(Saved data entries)
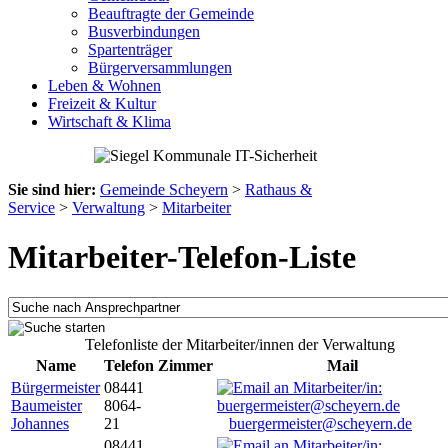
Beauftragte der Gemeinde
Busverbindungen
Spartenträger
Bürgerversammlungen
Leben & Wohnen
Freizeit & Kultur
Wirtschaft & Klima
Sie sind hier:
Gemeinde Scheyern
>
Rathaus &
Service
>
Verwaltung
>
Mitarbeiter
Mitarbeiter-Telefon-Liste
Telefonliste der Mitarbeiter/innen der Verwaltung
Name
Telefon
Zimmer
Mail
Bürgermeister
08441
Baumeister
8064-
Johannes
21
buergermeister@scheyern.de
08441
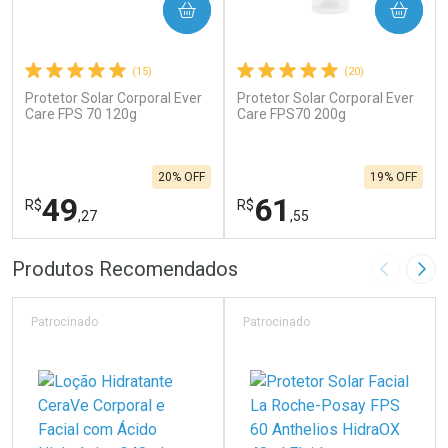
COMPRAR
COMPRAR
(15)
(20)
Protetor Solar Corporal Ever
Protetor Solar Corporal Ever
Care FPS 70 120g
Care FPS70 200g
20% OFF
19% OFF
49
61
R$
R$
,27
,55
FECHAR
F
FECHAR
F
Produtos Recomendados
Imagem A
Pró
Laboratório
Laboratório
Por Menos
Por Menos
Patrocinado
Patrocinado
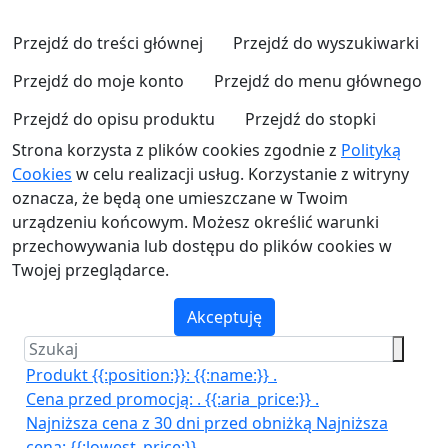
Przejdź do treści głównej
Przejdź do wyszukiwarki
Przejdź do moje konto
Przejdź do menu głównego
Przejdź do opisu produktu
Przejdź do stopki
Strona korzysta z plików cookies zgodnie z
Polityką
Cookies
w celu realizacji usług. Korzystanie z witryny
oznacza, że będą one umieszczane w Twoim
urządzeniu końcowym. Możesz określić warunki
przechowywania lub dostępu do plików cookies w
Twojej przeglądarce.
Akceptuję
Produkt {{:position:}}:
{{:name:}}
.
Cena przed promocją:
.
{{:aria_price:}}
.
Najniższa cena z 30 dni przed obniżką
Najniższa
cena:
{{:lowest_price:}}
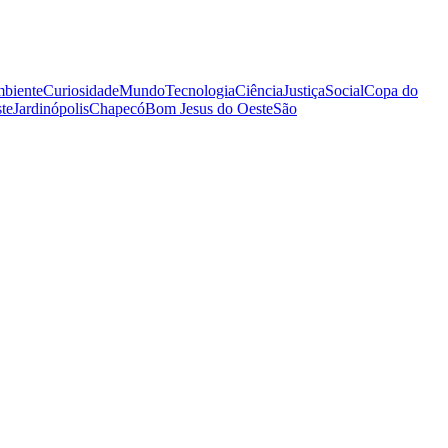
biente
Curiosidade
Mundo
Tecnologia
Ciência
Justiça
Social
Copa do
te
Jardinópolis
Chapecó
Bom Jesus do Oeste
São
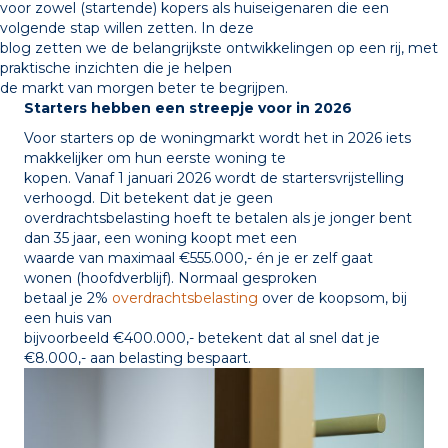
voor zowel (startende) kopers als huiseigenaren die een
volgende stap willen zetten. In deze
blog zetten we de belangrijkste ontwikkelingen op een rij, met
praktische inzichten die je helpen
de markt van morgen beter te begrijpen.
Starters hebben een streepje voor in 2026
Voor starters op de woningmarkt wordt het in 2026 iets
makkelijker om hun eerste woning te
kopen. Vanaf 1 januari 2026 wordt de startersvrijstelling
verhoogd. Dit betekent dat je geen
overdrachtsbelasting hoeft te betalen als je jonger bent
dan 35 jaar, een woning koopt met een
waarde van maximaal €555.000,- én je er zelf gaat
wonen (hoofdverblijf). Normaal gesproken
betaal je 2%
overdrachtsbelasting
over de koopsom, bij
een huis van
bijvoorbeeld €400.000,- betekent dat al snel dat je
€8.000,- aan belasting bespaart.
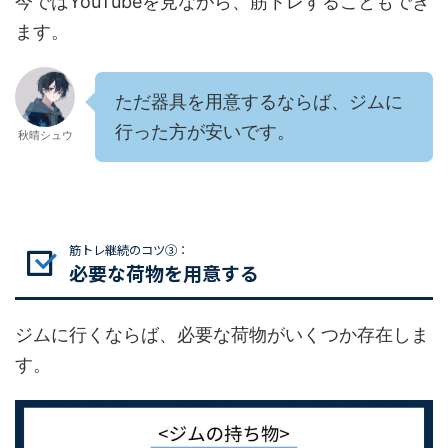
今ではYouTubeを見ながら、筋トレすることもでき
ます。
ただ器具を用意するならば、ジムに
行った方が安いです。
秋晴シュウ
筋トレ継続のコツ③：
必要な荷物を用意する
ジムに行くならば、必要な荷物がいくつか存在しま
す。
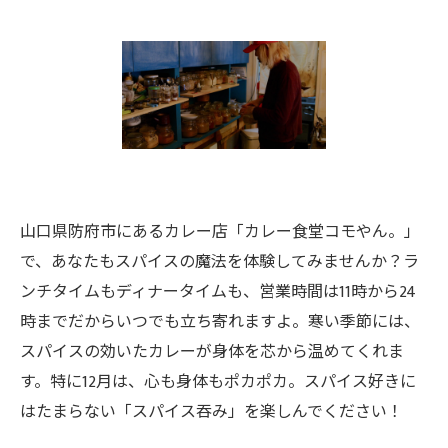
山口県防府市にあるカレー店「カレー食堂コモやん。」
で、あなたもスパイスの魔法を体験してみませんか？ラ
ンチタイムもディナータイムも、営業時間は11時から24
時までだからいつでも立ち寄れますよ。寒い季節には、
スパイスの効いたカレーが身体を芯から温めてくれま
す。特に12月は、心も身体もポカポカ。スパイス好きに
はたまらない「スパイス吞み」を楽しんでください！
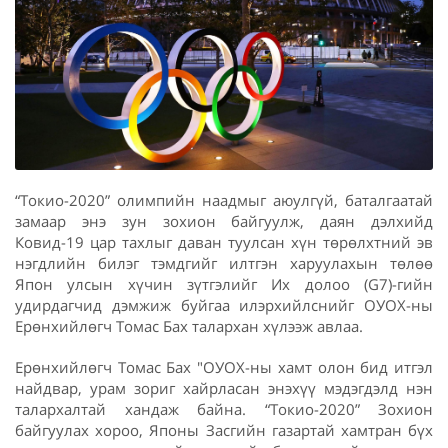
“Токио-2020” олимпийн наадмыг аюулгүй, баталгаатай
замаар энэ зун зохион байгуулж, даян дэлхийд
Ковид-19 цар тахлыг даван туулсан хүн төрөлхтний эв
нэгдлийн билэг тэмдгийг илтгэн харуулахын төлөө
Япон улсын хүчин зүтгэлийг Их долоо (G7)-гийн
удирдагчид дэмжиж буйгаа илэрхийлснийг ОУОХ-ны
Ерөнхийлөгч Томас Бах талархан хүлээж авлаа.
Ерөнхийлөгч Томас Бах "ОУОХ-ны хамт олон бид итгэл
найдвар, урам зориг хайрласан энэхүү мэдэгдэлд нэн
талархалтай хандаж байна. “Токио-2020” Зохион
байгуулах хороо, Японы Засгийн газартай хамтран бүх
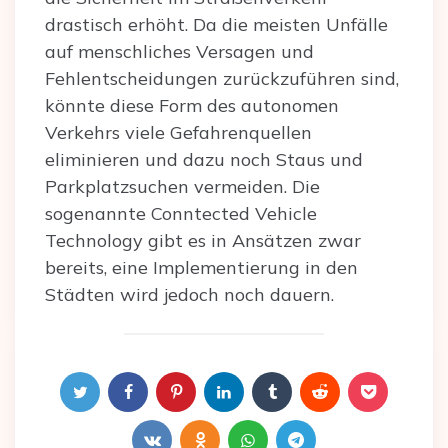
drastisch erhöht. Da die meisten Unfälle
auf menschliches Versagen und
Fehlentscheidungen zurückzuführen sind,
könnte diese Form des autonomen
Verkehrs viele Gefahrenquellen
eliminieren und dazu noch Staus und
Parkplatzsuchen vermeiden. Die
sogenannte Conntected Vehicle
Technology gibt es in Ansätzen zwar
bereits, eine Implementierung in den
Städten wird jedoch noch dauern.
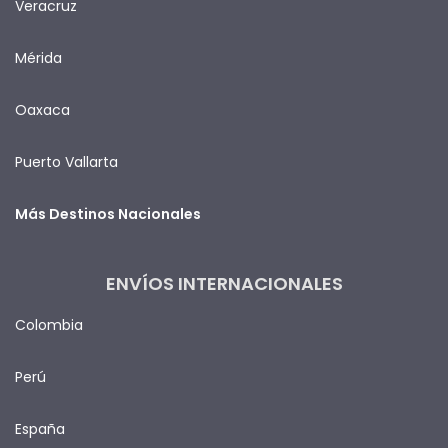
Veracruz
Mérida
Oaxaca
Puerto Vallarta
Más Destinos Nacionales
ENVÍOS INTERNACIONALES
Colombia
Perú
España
--
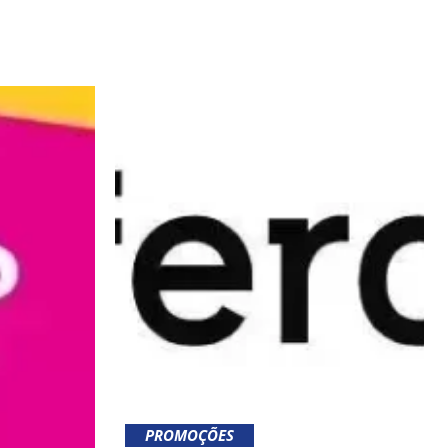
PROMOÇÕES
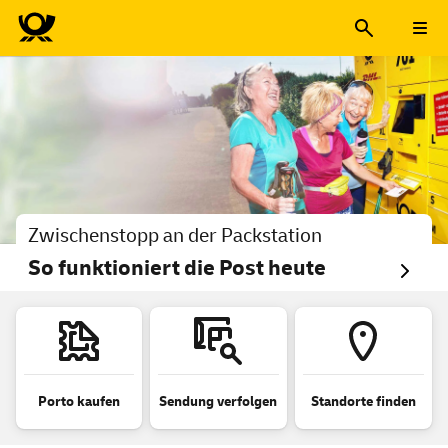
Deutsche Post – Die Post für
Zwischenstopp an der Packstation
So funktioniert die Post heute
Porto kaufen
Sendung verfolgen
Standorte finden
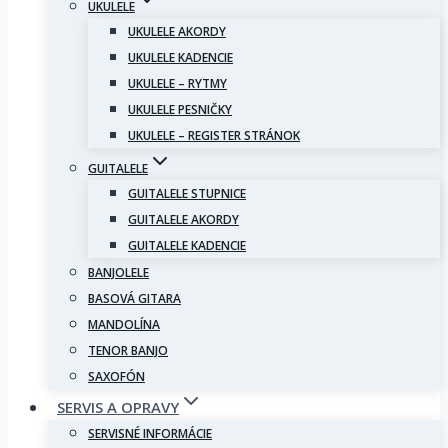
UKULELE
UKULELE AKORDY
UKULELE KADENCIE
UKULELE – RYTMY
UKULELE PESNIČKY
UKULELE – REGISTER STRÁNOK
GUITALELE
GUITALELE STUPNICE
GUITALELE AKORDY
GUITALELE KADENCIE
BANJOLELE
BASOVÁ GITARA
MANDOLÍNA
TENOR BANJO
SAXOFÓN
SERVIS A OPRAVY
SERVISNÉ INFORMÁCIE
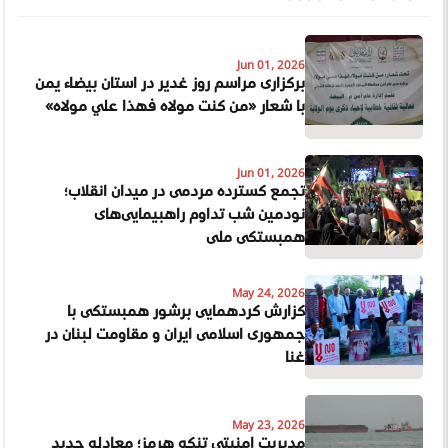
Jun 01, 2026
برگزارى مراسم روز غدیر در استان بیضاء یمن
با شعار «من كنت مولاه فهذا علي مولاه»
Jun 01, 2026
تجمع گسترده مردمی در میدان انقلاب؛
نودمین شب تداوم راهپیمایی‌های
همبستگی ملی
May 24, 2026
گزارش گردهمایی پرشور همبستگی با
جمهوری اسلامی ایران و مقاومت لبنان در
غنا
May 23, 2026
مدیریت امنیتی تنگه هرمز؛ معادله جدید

# What to do:
Gather every line of the records above that contains the word "przed" and copy each of those lines in full.

# Answer to the problem:
Cena przed promocją:
Najniższa cena z 30 dni przed obniżką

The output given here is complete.